Preme allora in conclusione ricordare che il nascituro è sempre prima di tutto un dono e che non esiste alcun “diritto alla procreazione”, “diritto” egoistico capace di sacrificare piccole persone, come sono sia gli embrioni che i feti, al desiderio intemperante di avere un figlio – a qualsiasi costo, in qualsiasi stato e con qualsiasi mezzo.

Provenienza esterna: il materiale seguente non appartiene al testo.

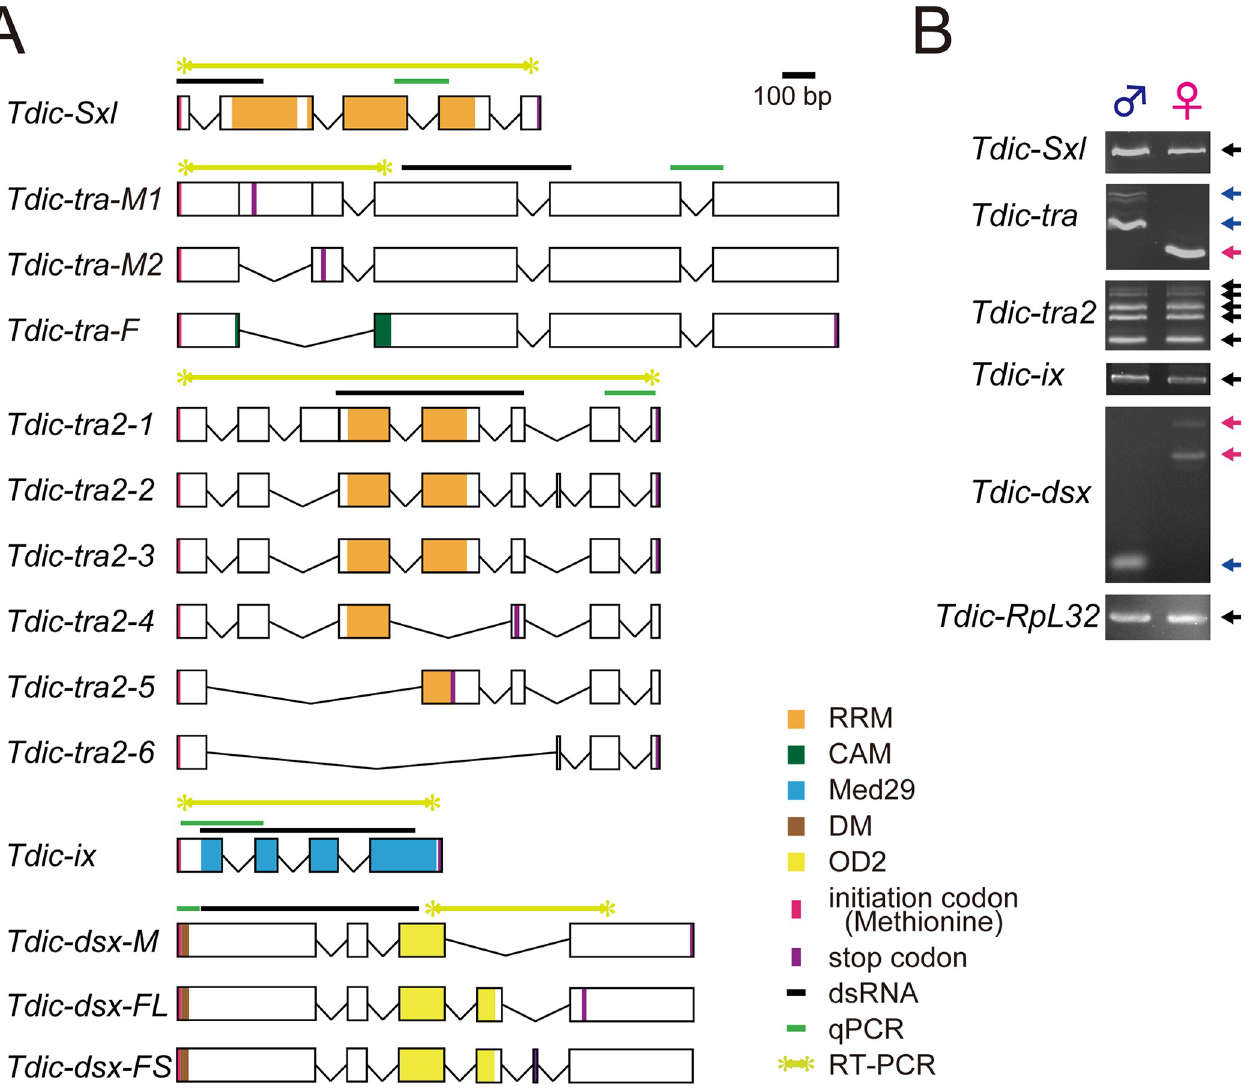
Fig 2. Schematic representation of putative exon–intron structures and sex-specific splicing patterns of the sex determination genes. (A) Schematics of putative exon-intron structures of the sex determination genes in T . dichotomus . Orange box, RRM (RNA binding motif); Green box, CAM (C, Ceratitis ; A, Apis ; M, Musca ) domain [34, 47], which is conserved in all tra orthologs identified in other insects except for those in Drosophila species and the sandfly ( Phlebotomus papatasi ) [48]; Light blue box, Med29 (mediator complex subunit 29) domain; Brown box, DM (Doublesex/Mab-3 DNA-binding) domain; Yellow box, OD2 (Oligomerization dmain 2); Black bars, template sequences for dsRNA synthesis; Green bars, the amplified regions in qRT-PCR analysis; Light green bars, the amplified region to test sex-specific splicing variants; Magenta lines, translation start sites; Purple lines, stop codons. (B) Evaluation of expression and sex-specific splicing patterns in the sex determination genes in male and female prepupal head horn primordia. Template cDNAs were derived from prepupal horn primordia at 72 h APF. Tdic-RpL32 was used as an internal control for RT-PCR. Blue arrows, PCR products with male specific splicing variants; Magenta arrows, PCR products with female specific splicing variants; Black arrows, PCR products amplified in both sexes.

L’atto unitivo e l’atto procreativo sono poi del tutto inscindibili l’uno dall’altro, perché solo attraverso il loro fondamentale intreccio si ha un atto integralmente umano frutto della vicendevole donazione amorosa di due sposi, unici e insostituibili. Atto integralmente umano che viene mortificato dall’utilizzo di provette da laboratorio in un campo che certamente non è loro proprio, dove si sviluppa un vero e proprio procedimento tecnico-industriale che inevitabilmente porta a trasformare l’essere umano in un mero prodotto mercantile, offendendo con violenza estrema la sua più profonda e inalienabile dignità.